People can, and frequently do, become mired in debt through no fault of their own. Often there is no way out other than filing for bankruptcy. In Georgia, the options for personal bankruptcy are Chapter 7 and Chapter 13. These laws are governed at federal level rather than state level.
With a Chapter 13 bankruptcy, a debtor still repays most or all of their debts. The Chapter 13 process forces creditors into restructuring debts and agreeing to a payment plan. The payment plans typically run from three to five years. The benefit of Chapter 13 is that the debtor does not end up losing their assets.
Chapter 7, on the other hand, clears unsecured debts. It does present the risk of loss of assets though. At least some of your non-essential assets will probably have to be liquidated. If you’re behind on your mortgage or vehicle finance, you could even lose them too.
There is a silver lining though.

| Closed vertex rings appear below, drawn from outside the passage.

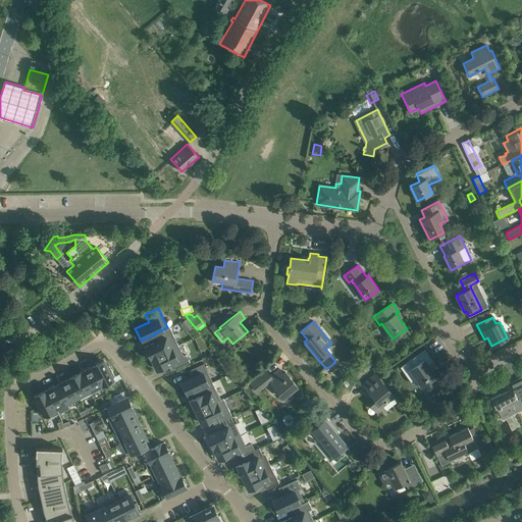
[(155,342),(144,347),(149,358),(177,345),(169,326),(167,327),(154,333),(155,334),(158,341),(155,342)]
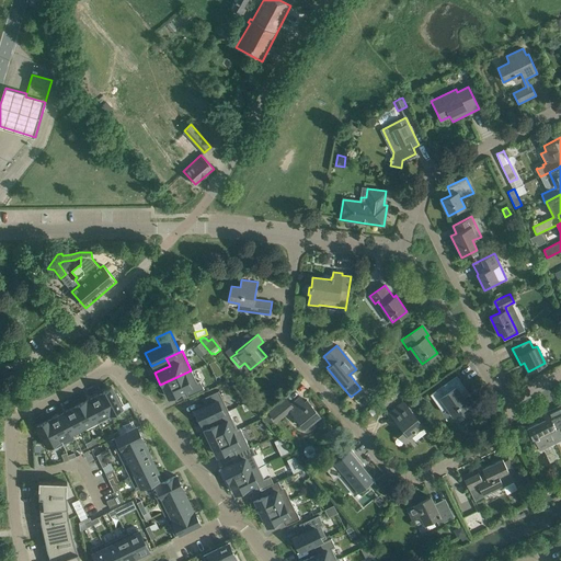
[(215,361),(209,363),(214,370),(220,367),(215,361)]
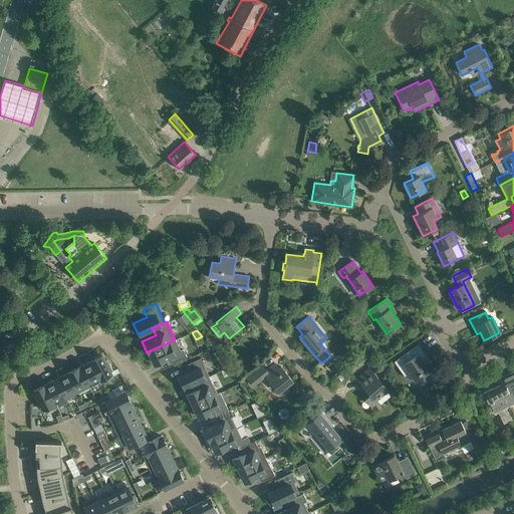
[(175,339),(147,352),(151,360),(153,359),(155,363),(166,358),(169,356),(172,363),(187,356),(183,349),(181,350),(175,339)]
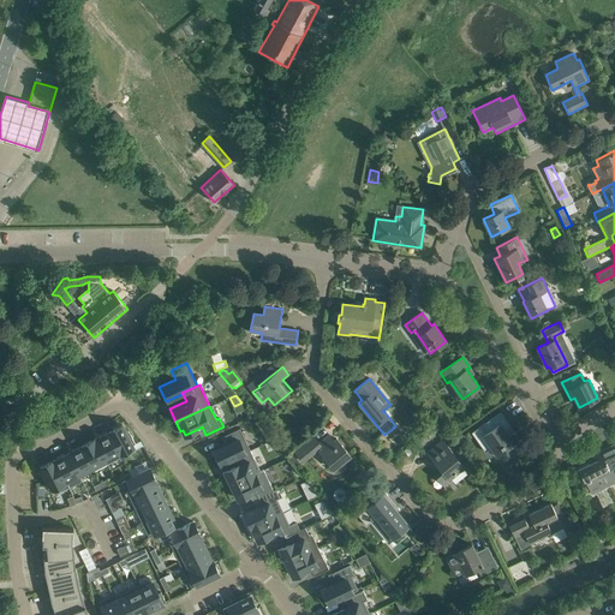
[(500,412),(472,433),(477,440),(482,436),(491,448),(489,449),(494,455),(495,454),(496,457),(514,443),(508,435),(514,431),(500,412)]
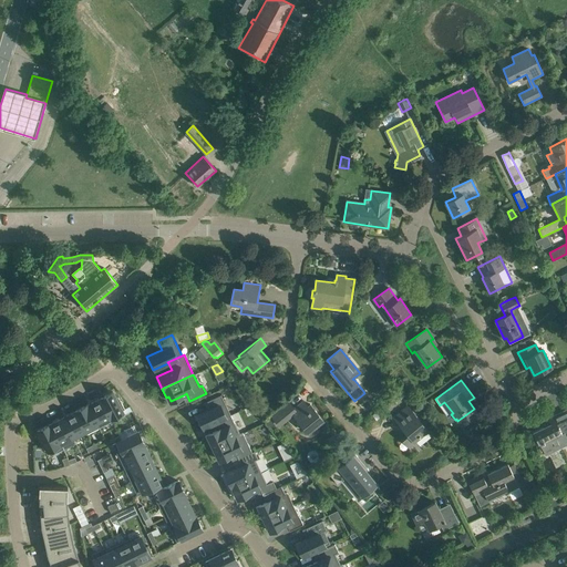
[(400,390),(391,398),(397,403),(405,395),(402,392),(401,390),(400,390)]
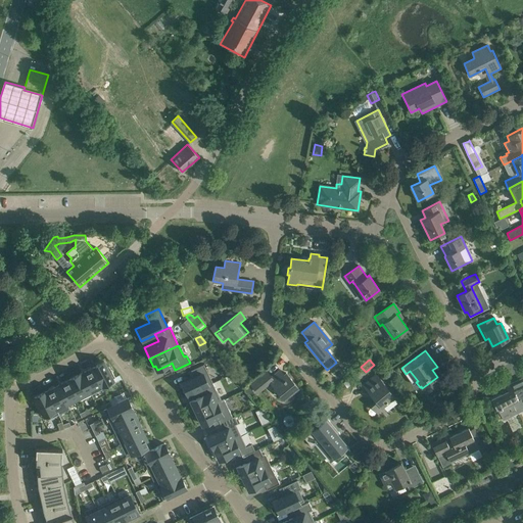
[(93,367),(92,368),(103,388),(114,382),(112,378),(114,377),(109,366),(107,367),(104,362),(93,367)]
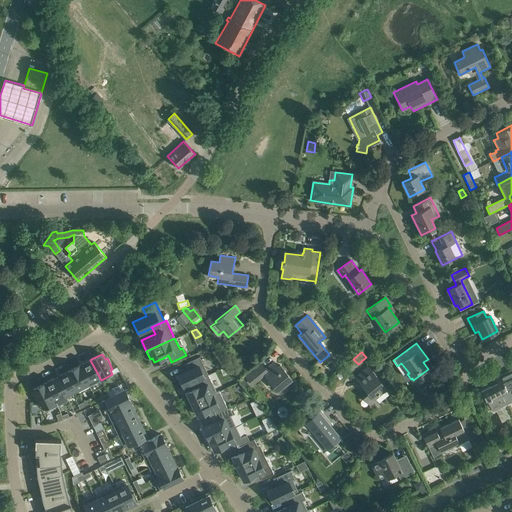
[(187,370),(177,375),(182,387),(193,382),(196,381),(208,375),(200,356),(187,362),(190,369),(187,370)]
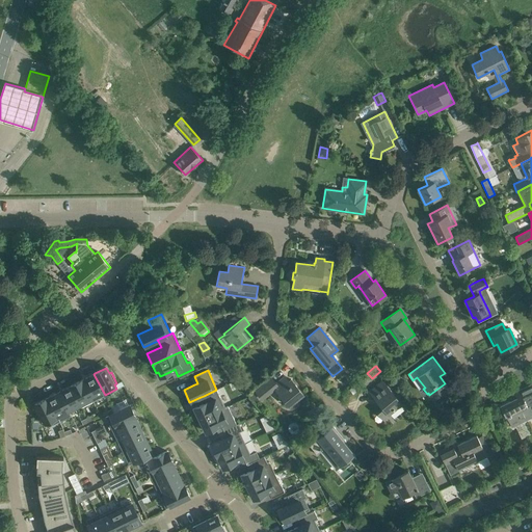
[(94,374),(82,380),(94,401),(105,395),(94,374)]
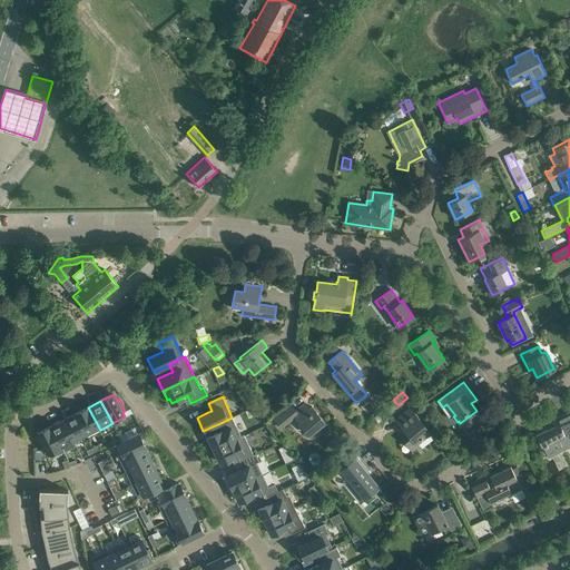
[(305,403),(295,411),(290,404),(273,419),(281,428),(282,428),(279,424),(292,414),(310,435),(325,422),(312,406),(308,409),(305,403)]
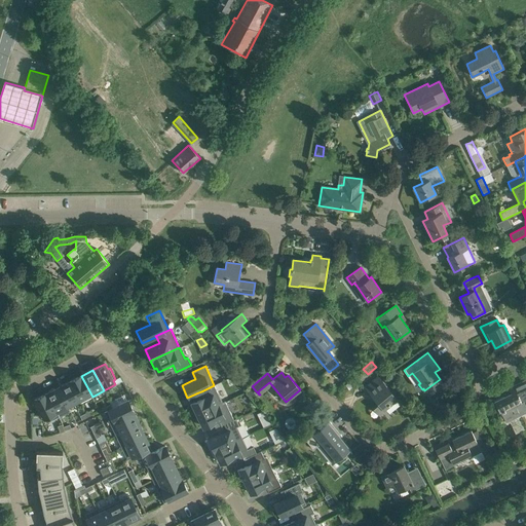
[(81,375),(70,381),(79,401),(80,403),(92,397),(81,376),(81,375)]
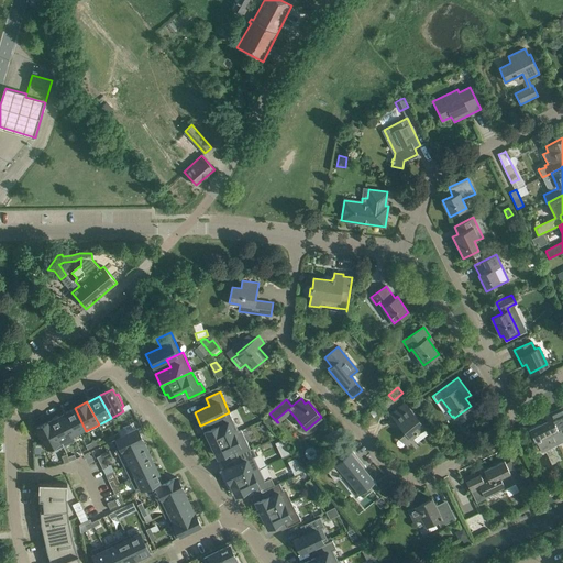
[(411,438),(424,427),(405,403),(390,415),(405,432),(399,437),(407,445),(414,440),(411,438)]
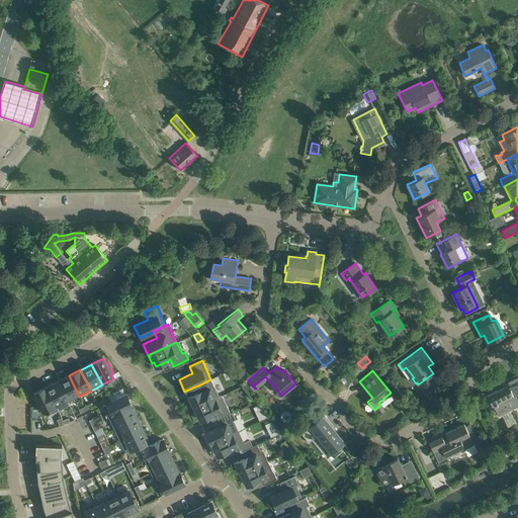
[(496,391),(487,395),(491,405),(493,405),(498,416),(517,406),(517,372),(494,384),(496,391)]
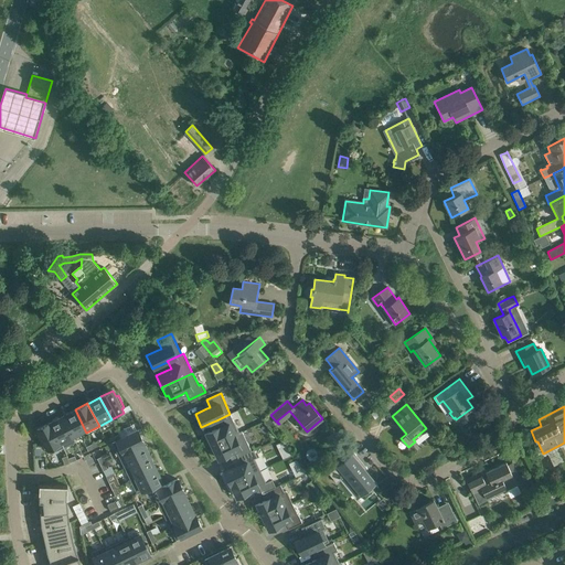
[(75,409),(63,416),(73,436),(85,430),(75,409)]
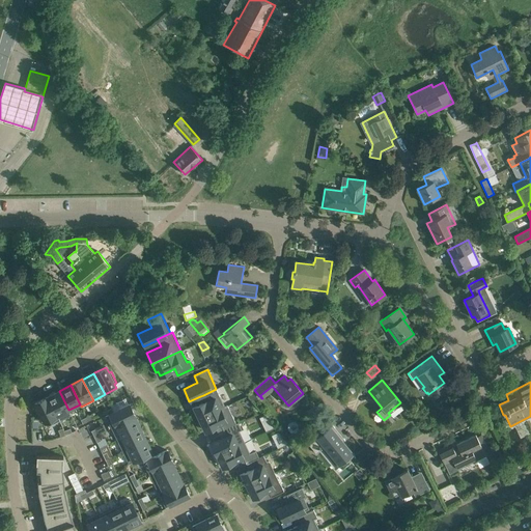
[(203,402),(192,408),(197,419),(224,407),(216,389),(203,395),(206,401),(203,402)]
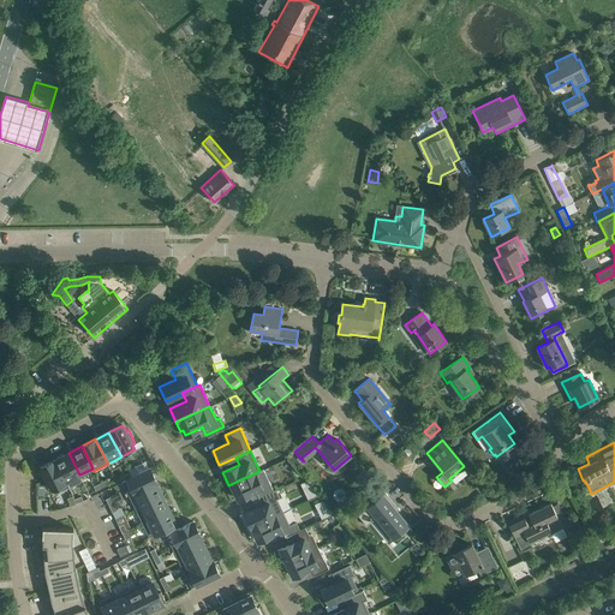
[(69,453),(54,460),(66,482),(79,475),(69,453)]
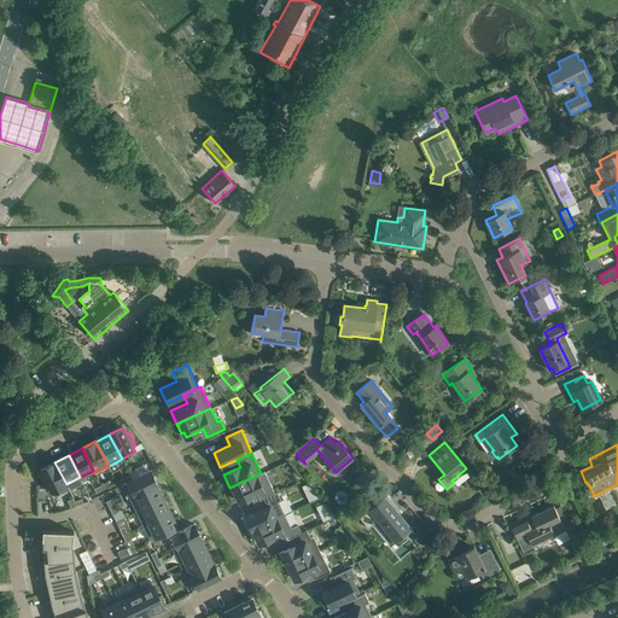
[(54,462),(41,470),(45,476),(41,477),(48,490),(51,489),(54,496),(69,489),(66,484),(54,462)]
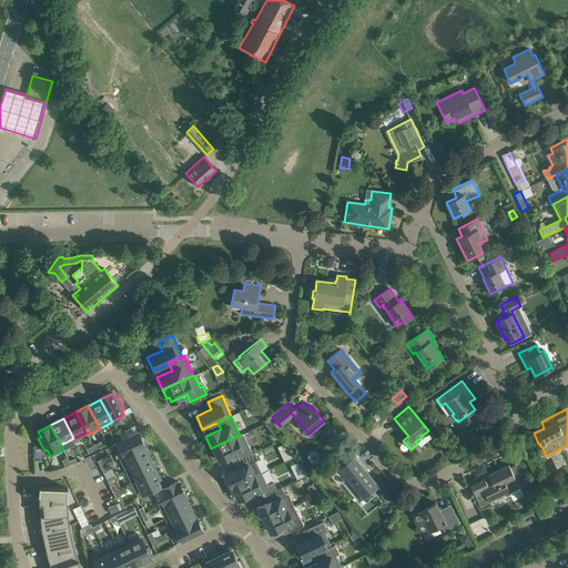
[(115,444),(113,445),(119,457),(144,445),(138,433),(128,437),(121,440),(115,444)]
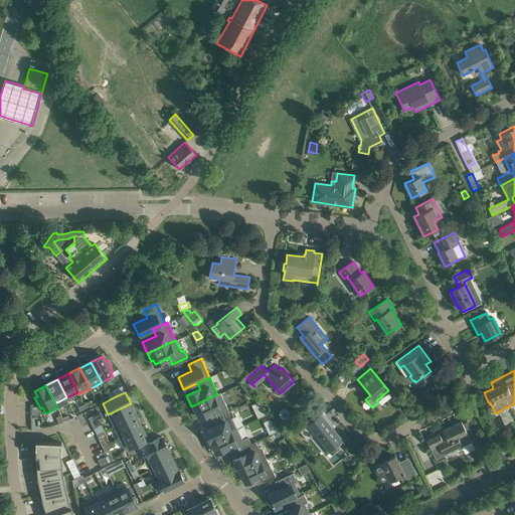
[(217,394),(191,406),(195,414),(197,413),(199,417),(208,413),(213,410),(216,416),(229,411),(228,410),(220,393),(217,394)]
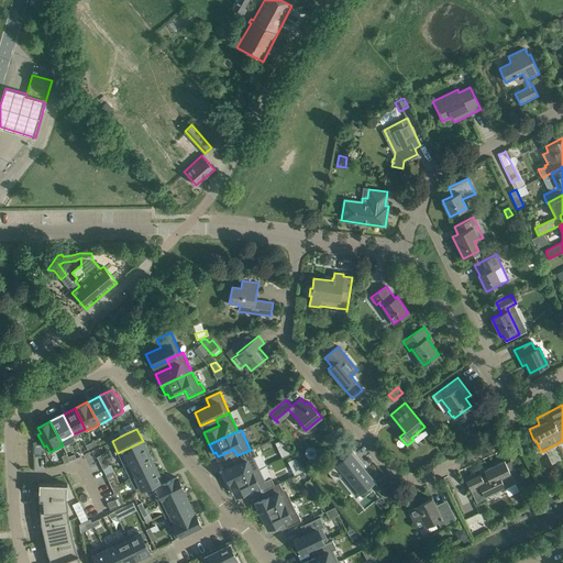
[(143,441),(118,453),(124,466),(148,454),(143,441)]
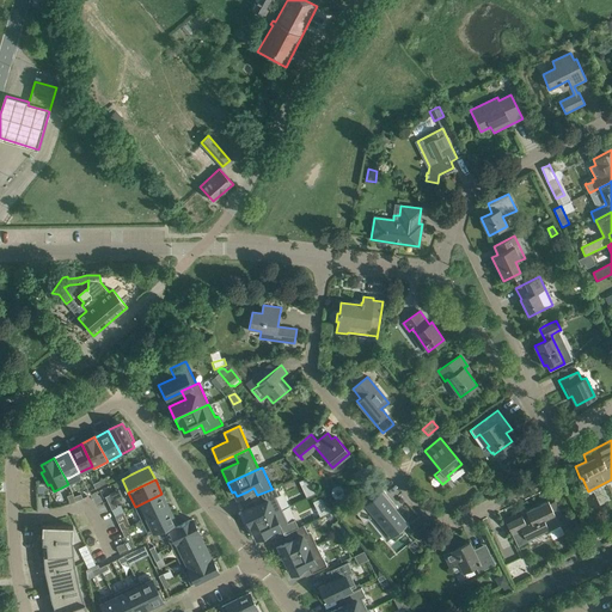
[(255,506),(242,512),(248,525),(281,509),(275,497),(279,495),(275,487),(271,488),(273,489),(257,495),(261,502),(255,506)]
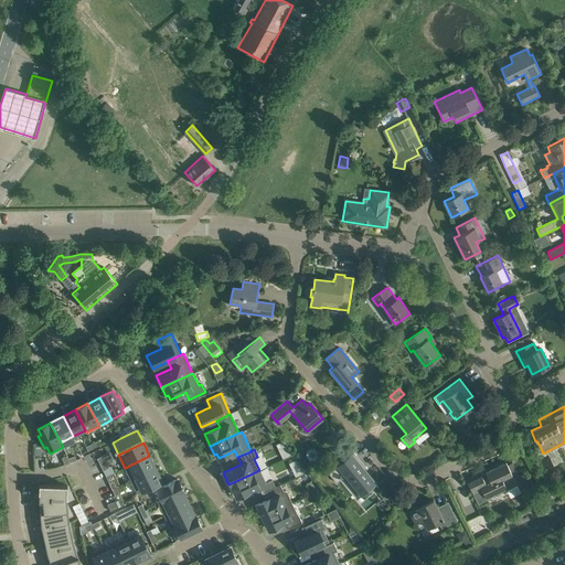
[(360,492),(362,494),(368,490),(365,488),(374,481),(360,464),(362,461),(353,451),(328,472),(336,482),(344,475),(360,493),(360,492)]
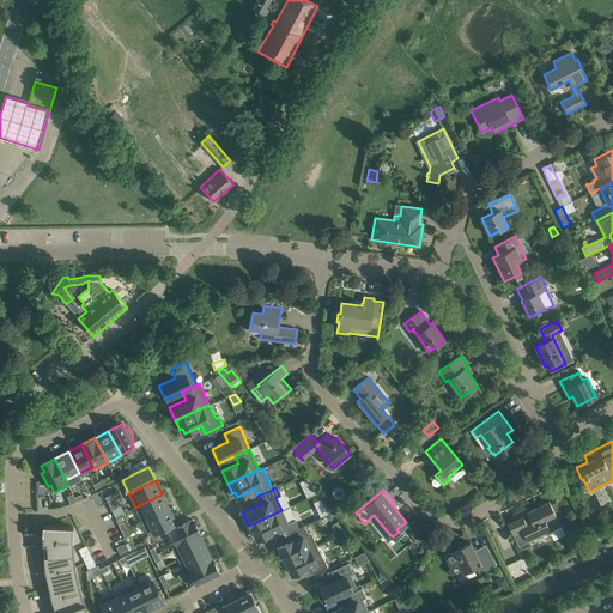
[(162,495),(135,508),(141,521),(169,508),(162,495)]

Chapter 7 does stipulate certain exempt or protected assets.
The major exemptions are:
- A primary property used as a residence up to $21,500 per person
- A motor vehicle up to $1,000 in value
- A wildcard exemption of any asset to the value of $1,200. The wildcard also allows you to use up to $10,000 of unused residential property exemption to protect other assets of your choice.
- Annuities, endowments and certain insurance policies. There limits to the exemptions
- Certain categories of personal effects such as clothing, books, musical instruments and so forth. Again, the exempt value is limited
The exemptions are doubled in the event that spouses file jointly. It is important to note that the exemptions relate to the equity you have in an asset. The equity is the value of the asset less the amount owed on it. If the equity on a property exceeds the exemption, the trustee may choose to sell the asset to maximize the distribution to creditors. In such a case, you would receive the exempted amount in cash.
Although you can file a Chapter 7 bankruptcy after living in Georgia for 180 days you can only utilize the exemptions if you have been resident in Georgia for a minimum 730 days. If this is not the case, yo have to use the exemptions from your previous state.
Federal Non-bankruptcy Exemptions
In addition to state exemptions, you may also be eligible for federal exemptions. The state exemptions generally cover insurances and benefits. Some of them apply only to certain groups or in certain circumstances.
The Bankruptcy Process
Before filing for bankruptcy, you will be required to undergo credit counseling. This is done six months before you can file.
The next step is to analyze your means through the 2005 Bankruptcy Act Means Test. If your income for the last six months falls below the median for Georgia, then you will be able to file under Chapter 7. If not, then further tests are applied to see if you have the means to file under Chapter 13.
After the bankruptcy has been completed, you have to complete a second course on financial management.
So, we have seen that the Chapter 7 bankruptcy process will erase a large part of your unsecured debt. But, just because you can, it doesn’t mean you must. There is a risk that you could lose your house. Particularly if you’re not up to date on the mortgage.
Bankruptcy is not something to take lightly. It should really only be done as a last resort. And, although it is possible to complete the entire process by yourself, you should really consult an experienced lawyer. A bankruptcy lawyer can assist in proper preparation of all the forms and ensure that your case does not get rejected. They will also advise how to keep your house.